=== Prompt ===
In the records below, find the line that contains "### 我们能从 React 源码中学习到什么？", then write out that line and each one after it exactly, up to and including the last.

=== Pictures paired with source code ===

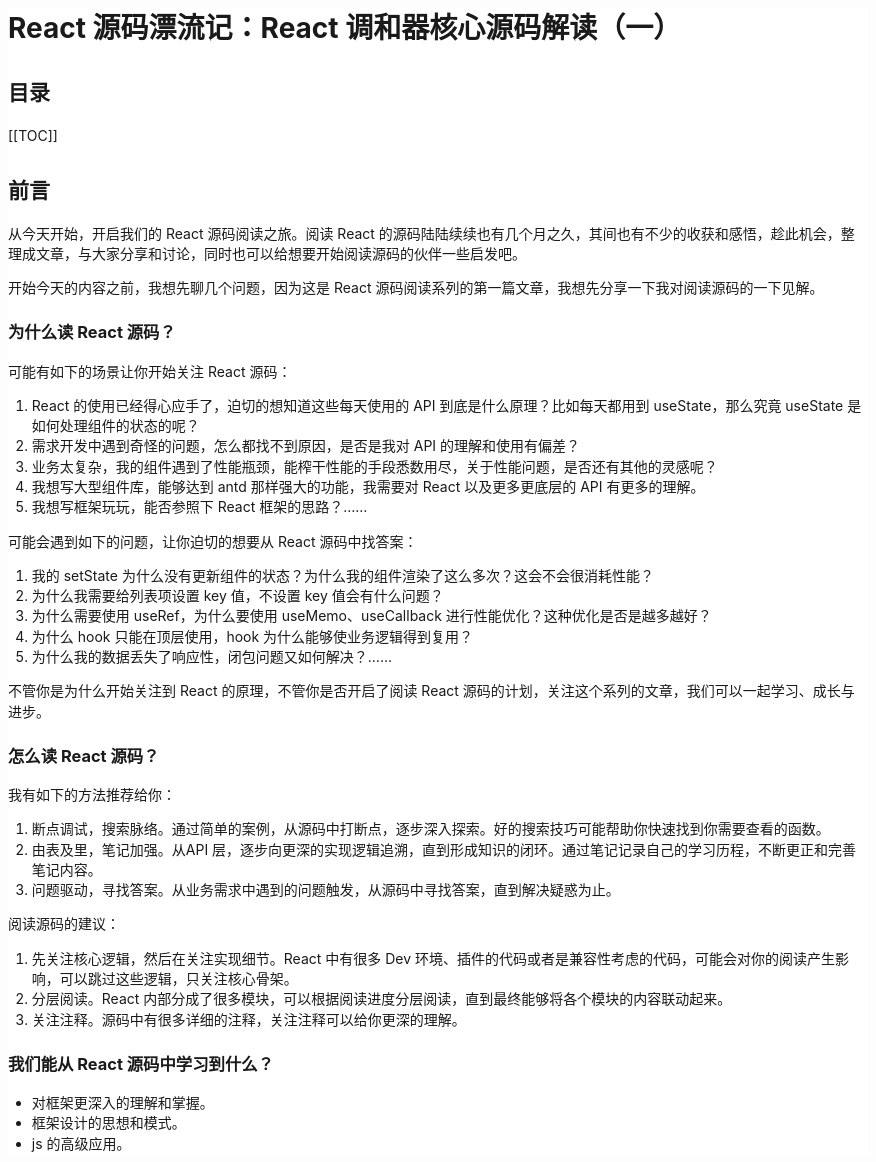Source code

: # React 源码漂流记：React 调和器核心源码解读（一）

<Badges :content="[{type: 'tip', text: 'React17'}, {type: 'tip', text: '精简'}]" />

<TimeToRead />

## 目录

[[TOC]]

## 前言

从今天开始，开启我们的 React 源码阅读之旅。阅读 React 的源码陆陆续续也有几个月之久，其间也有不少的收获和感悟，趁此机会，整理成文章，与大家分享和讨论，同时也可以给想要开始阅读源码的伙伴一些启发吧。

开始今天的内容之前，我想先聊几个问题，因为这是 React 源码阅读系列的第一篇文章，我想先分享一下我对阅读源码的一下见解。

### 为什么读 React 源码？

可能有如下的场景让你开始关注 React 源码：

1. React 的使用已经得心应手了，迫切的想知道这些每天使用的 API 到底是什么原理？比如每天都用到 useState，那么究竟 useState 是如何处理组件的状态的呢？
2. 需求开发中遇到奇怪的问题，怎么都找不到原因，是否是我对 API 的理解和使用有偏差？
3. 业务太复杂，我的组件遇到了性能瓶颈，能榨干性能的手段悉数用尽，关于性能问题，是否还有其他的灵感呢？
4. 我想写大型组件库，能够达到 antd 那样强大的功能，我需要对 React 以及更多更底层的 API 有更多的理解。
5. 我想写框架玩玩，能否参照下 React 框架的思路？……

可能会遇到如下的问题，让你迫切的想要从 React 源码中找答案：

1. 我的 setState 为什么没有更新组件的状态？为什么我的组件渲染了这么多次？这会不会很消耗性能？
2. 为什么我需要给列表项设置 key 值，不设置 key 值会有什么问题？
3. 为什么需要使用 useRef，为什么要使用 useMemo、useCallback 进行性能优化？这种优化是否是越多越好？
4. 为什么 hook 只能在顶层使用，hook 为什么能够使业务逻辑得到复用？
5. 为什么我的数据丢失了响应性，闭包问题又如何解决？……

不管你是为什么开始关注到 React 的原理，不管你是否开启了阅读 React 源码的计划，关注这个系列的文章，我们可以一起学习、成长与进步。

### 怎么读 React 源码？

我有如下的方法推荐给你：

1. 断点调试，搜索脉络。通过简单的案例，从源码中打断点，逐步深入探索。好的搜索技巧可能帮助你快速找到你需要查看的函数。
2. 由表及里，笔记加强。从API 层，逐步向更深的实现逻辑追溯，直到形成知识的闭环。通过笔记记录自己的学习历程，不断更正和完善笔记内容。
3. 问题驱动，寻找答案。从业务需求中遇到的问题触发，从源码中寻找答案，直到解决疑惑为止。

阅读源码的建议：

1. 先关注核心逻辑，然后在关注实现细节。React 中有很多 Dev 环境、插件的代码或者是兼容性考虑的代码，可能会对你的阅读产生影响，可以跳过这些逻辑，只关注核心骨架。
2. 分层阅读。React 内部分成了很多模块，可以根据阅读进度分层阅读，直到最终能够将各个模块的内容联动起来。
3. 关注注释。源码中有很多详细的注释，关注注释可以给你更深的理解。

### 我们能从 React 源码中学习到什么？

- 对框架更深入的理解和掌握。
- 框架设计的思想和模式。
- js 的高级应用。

=== Response box ===
### 我们能从 React 源码中学习到什么？

- 对框架更深入的理解和掌握。
- 框架设计的思想和模式。
- js 的高级应用。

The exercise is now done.